Copy each line of the entries below that contains the string "produit".

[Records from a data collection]
■ ■ ■ ■ ■ ■ ■

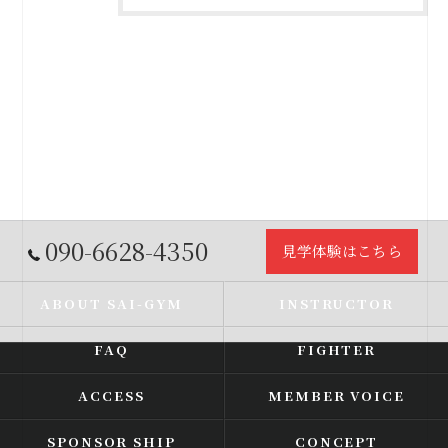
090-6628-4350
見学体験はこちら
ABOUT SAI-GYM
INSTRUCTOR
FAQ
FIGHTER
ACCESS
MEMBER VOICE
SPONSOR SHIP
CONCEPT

■ ■ ■ ■ ■ ■ ■

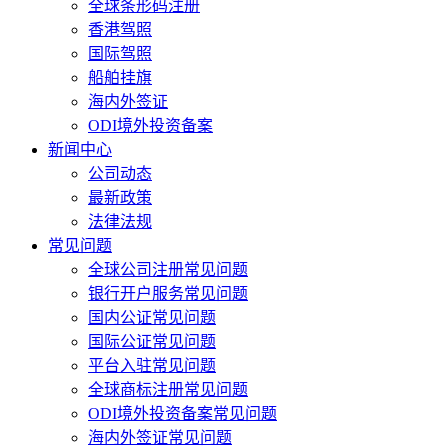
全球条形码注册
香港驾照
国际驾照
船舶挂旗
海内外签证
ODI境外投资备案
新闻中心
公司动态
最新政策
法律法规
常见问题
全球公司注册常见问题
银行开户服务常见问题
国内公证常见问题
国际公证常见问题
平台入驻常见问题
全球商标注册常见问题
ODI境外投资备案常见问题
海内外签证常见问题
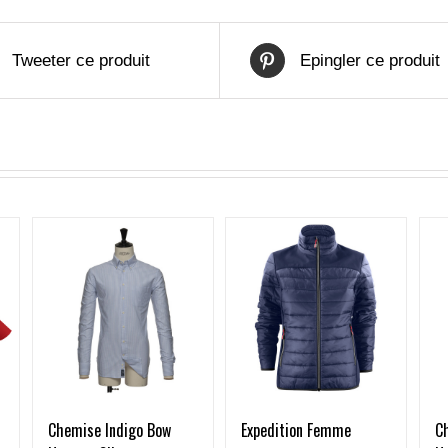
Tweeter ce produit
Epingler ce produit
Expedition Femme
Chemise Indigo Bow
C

■ ■ ■ ■ ■ ■ ■

Reply:
Tweeter ce produit
Epingler ce produit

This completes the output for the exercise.